Idéalement, j’aimerai travailler avec une équipe de petite taille, créative, diverse et internationale où chacun se connait et accorde une confiance forte aux membres du groupe. Vivre au quotidien l’aventure du numérique n’est pas qu’une question de technique, c’est aussi une affaire d’engagement et de générosité.

Vous faites partie de la génération Y. Quel est votre regard sur les questions d’égalité femme-homme ?

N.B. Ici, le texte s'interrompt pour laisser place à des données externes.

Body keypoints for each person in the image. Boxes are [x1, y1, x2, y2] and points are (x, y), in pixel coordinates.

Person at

Les vieux clichés ont encore la peau dure. Aujourd’hui encore, et même si les choses évoluent, dans le monde éducatif et professionnel, à position égale, les femmes doivent être plus efficientes que les hommes pour être reconnues. Mais bon, face à l’adversité il faut aussi  être tenace et savoir faire reconnaitre ses compétences et ses talents.

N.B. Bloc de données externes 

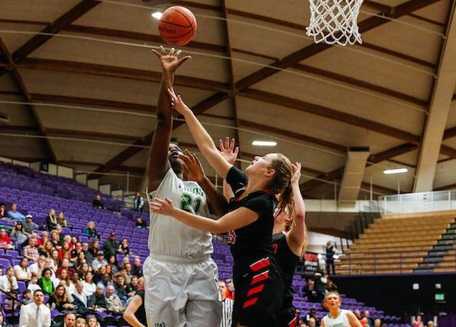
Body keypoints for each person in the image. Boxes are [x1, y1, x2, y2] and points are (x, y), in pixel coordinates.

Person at [151, 86, 295, 326]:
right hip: (246, 274)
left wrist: (173, 211)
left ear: (268, 172)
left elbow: (218, 226)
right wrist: (186, 112)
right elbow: (208, 149)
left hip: (261, 276)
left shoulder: (262, 203)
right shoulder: (242, 183)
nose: (256, 158)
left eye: (263, 159)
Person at [143, 47, 220, 327]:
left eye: (178, 147)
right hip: (165, 268)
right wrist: (168, 78)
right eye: (170, 148)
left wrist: (203, 180)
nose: (173, 149)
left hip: (202, 266)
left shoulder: (198, 184)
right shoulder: (159, 180)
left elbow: (223, 215)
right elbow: (163, 123)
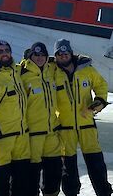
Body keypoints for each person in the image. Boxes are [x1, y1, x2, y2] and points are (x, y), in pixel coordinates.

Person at [54, 38, 112, 196]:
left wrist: (96, 105)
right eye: (59, 53)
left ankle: (104, 192)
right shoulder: (52, 72)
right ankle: (71, 193)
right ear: (56, 55)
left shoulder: (86, 69)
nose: (63, 55)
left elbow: (101, 85)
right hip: (65, 128)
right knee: (68, 166)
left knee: (96, 163)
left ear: (70, 53)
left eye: (66, 52)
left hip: (86, 124)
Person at [0, 40, 30, 196]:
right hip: (1, 137)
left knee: (21, 179)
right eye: (0, 51)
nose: (4, 54)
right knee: (0, 180)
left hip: (21, 136)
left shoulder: (16, 71)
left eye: (7, 50)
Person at [20, 42, 62, 196]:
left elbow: (65, 59)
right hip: (33, 134)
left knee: (54, 170)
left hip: (51, 132)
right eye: (36, 55)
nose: (39, 58)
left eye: (42, 55)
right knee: (32, 174)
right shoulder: (22, 74)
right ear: (30, 56)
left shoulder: (51, 71)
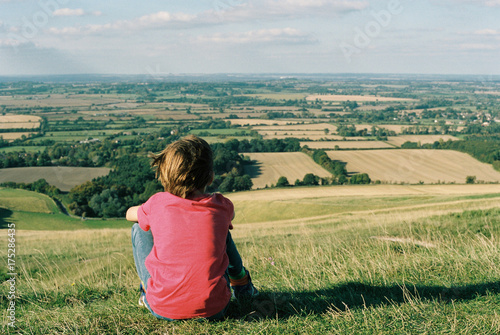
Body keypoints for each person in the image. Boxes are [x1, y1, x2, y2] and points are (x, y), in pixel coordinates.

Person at [126, 135, 258, 321]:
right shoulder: (220, 205)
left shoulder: (157, 203)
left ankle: (146, 292)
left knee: (139, 228)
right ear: (210, 176)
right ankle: (242, 285)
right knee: (222, 230)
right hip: (215, 309)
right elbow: (231, 216)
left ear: (165, 174)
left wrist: (148, 213)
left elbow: (128, 214)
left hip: (163, 309)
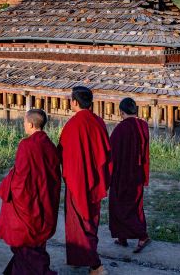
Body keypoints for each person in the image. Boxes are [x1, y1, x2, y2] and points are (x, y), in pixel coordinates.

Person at [0, 109, 61, 275]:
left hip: (28, 202)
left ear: (31, 124)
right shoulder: (50, 144)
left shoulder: (26, 145)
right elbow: (53, 176)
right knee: (35, 241)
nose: (23, 125)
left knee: (22, 238)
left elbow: (21, 178)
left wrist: (8, 185)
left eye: (24, 122)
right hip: (45, 199)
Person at [58, 86, 112, 275]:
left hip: (76, 182)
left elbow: (62, 153)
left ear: (74, 102)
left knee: (79, 223)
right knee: (91, 221)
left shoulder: (73, 125)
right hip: (95, 181)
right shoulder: (98, 122)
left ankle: (96, 265)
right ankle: (78, 257)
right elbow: (105, 152)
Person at [108, 97, 150, 253]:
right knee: (135, 205)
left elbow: (111, 152)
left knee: (120, 205)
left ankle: (142, 236)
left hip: (122, 174)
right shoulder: (143, 126)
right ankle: (122, 237)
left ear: (121, 112)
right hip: (138, 173)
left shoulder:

Quel conseil donneriez-vous à une lycéenne qui hésite à s’inscrire dans un cursus numérique ?

Justement ne pas hésiter. Sortir des sentiers battus n’est pas la voie de la facilité, mais le champ d’action dans le numérique est immense et infini.

Pour faire un parallèle avec la musique qui est ma seconde passion : la technique informatique c’est comme le solfège. Son apprentissage est aride mais indispensable pour jouer correctement. Une fois cette base acquise, on peut pratiquer n’importe quel instrument, seul ou en groupe, jouer du rock ou du classique, il suffit de se laisser transporter par sa passion, et la passion, ça c’est une spécificité très féminine !

Biographie

Je suis Agathe HINSBERGER, je viens d’avoir dix-huit ans et je suis originaire de Thionville en Lorraine. Après un bac S, spécialisation Informatique et Science du Numérique, j’ai intégré en septembre 2014 la 1ère année de préparation intégrée à l’EPITA qui est une école d’ingénieurs spécialisée dans le numérique et dont la formation s’étale sur cinq ans.

En dehors de ma vie d’étudiante, j’ai deux passions. La danse classique que je pratique depuis quinze ans. J’ai participé à des galas de danse et à des ballets. Cette activité m’a permis de développer l’esprit d’équipe, la rigueur et la persévérance. Ma seconde passion, c’est la musique. Je joue du piano depuis l’âge de huit ans et j’ai fait cinq ans de violon. Au même titre que la danse, la musique m’a permis d’acquérir une forte discipline de travail. Mais pour moi, ces deux passions ce sont avant toute chose du plaisir et de la création.

C’est exactement ce que recherche dans ma vie professionnelle future …. de la rigueur, de la discipline, du travail en équipe, le tout associé au plaisir de la création et ça je le trouve dans le numérique.